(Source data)
**********
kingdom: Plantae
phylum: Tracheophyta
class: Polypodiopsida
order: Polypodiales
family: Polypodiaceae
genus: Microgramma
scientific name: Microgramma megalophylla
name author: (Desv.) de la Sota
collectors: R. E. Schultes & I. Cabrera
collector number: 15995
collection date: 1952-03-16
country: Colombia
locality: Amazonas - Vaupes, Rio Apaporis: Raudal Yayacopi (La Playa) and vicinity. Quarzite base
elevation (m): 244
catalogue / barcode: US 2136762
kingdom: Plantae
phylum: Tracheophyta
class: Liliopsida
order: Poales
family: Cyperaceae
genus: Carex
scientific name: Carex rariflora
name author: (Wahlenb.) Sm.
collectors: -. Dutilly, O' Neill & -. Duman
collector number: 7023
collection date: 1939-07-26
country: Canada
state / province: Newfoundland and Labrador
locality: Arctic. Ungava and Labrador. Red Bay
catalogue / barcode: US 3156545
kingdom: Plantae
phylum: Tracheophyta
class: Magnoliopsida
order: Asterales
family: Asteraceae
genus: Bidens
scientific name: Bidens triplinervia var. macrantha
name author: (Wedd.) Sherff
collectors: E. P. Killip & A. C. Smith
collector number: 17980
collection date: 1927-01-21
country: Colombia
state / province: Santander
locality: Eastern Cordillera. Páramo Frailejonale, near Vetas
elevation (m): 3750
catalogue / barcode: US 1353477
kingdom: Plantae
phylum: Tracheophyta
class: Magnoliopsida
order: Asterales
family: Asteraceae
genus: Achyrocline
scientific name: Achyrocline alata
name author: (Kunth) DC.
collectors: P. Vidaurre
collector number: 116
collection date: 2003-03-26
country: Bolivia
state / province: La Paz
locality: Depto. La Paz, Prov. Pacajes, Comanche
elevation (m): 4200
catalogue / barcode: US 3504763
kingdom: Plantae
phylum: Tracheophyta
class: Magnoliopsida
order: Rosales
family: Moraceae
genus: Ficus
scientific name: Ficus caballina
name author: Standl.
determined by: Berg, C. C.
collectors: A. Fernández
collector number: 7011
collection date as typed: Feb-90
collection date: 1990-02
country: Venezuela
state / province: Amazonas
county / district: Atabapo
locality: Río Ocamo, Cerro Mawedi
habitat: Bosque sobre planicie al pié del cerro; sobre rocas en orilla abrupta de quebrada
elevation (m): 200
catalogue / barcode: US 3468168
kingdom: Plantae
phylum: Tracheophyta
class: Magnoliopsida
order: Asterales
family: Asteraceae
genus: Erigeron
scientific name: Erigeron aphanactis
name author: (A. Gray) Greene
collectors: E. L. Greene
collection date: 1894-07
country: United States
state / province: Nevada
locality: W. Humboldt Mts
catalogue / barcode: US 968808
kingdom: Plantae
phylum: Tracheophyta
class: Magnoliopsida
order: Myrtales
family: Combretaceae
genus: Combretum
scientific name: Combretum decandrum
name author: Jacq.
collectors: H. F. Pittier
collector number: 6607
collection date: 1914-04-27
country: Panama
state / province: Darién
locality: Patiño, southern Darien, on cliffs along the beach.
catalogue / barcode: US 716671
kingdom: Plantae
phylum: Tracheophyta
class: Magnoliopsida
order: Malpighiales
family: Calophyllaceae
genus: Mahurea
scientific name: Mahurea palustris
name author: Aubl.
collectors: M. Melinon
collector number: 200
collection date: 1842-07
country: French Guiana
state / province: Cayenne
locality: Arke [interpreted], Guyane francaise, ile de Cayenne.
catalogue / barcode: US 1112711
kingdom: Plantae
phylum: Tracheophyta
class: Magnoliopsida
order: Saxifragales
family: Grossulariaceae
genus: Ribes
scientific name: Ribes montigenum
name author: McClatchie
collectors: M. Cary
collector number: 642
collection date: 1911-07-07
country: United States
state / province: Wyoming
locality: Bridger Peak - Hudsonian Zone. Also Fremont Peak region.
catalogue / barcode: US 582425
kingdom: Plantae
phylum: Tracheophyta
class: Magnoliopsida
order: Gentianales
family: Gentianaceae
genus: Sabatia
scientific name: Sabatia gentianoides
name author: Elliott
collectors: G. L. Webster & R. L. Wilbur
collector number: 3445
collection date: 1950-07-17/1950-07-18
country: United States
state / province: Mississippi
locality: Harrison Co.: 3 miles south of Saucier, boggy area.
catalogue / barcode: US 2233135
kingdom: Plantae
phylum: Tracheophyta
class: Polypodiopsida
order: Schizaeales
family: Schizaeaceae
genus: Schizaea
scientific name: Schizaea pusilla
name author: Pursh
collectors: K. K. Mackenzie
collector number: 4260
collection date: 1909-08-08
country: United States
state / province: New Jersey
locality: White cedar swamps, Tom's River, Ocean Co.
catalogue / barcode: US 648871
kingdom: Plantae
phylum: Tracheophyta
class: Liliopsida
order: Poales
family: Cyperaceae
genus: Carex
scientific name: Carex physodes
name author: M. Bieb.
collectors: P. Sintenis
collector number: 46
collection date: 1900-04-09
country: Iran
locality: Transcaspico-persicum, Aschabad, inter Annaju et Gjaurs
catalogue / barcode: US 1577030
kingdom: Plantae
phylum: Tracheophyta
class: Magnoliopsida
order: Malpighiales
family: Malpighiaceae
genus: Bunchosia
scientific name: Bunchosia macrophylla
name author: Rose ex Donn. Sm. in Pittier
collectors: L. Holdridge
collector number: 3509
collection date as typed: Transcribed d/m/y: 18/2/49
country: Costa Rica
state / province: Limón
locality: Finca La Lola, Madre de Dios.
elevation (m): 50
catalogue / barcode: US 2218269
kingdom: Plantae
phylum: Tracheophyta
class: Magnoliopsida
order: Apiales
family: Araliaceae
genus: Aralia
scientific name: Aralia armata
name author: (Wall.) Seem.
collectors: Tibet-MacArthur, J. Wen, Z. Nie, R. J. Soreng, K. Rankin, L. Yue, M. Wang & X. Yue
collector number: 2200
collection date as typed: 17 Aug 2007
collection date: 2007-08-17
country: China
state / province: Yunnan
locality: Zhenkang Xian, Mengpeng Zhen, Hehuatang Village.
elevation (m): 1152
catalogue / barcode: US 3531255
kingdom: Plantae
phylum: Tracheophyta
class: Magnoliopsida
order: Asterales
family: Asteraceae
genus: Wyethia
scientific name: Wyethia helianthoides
**********
> **DIRECTIONS FOR THIS TASK**: Reproduce verbatim the part of the records that opens at their start and closes with the line containing "country: Venezuela", with both ends included.

> **COMPLETE OUTPUT**:
kingdom: Plantae
phylum: Tracheophyta
class: Polypodiopsida
order: Polypodiales
family: Polypodiaceae
genus: Microgramma
scientific name: Microgramma megalophylla
name author: (Desv.) de la Sota
collectors: R. E. Schultes & I. Cabrera
collector number: 15995
collection date: 1952-03-16
country: Colombia
locality: Amazonas - Vaupes, Rio Apaporis: Raudal Yayacopi (La Playa) and vicinity. Quarzite base
elevation (m): 244
catalogue / barcode: US 2136762
kingdom: Plantae
phylum: Tracheophyta
class: Liliopsida
order: Poales
family: Cyperaceae
genus: Carex
scientific name: Carex rariflora
name author: (Wahlenb.) Sm.
collectors: -. Dutilly, O' Neill & -. Duman
collector number: 7023
collection date: 1939-07-26
country: Canada
state / province: Newfoundland and Labrador
locality: Arctic. Ungava and Labrador. Red Bay
catalogue / barcode: US 3156545
kingdom: Plantae
phylum: Tracheophyta
class: Magnoliopsida
order: Asterales
family: Asteraceae
genus: Bidens
scientific name: Bidens triplinervia var. macrantha
name author: (Wedd.) Sherff
collectors: E. P. Killip & A. C. Smith
collector number: 17980
collection date: 1927-01-21
country: Colombia
state / province: Santander
locality: Eastern Cordillera. Páramo Frailejonale, near Vetas
elevation (m): 3750
catalogue / barcode: US 1353477
kingdom: Plantae
phylum: Tracheophyta
class: Magnoliopsida
order: Asterales
family: Asteraceae
genus: Achyrocline
scientific name: Achyrocline alata
name author: (Kunth) DC.
collectors: P. Vidaurre
collector number: 116
collection date: 2003-03-26
country: Bolivia
state / province: La Paz
locality: Depto. La Paz, Prov. Pacajes, Comanche
elevation (m): 4200
catalogue / barcode: US 3504763
kingdom: Plantae
phylum: Tracheophyta
class: Magnoliopsida
order: Rosales
family: Moraceae
genus: Ficus
scientific name: Ficus caballina
name author: Standl.
determined by: Berg, C. C.
collectors: A. Fernández
collector number: 7011
collection date as typed: Feb-90
collection date: 1990-02
country: Venezuela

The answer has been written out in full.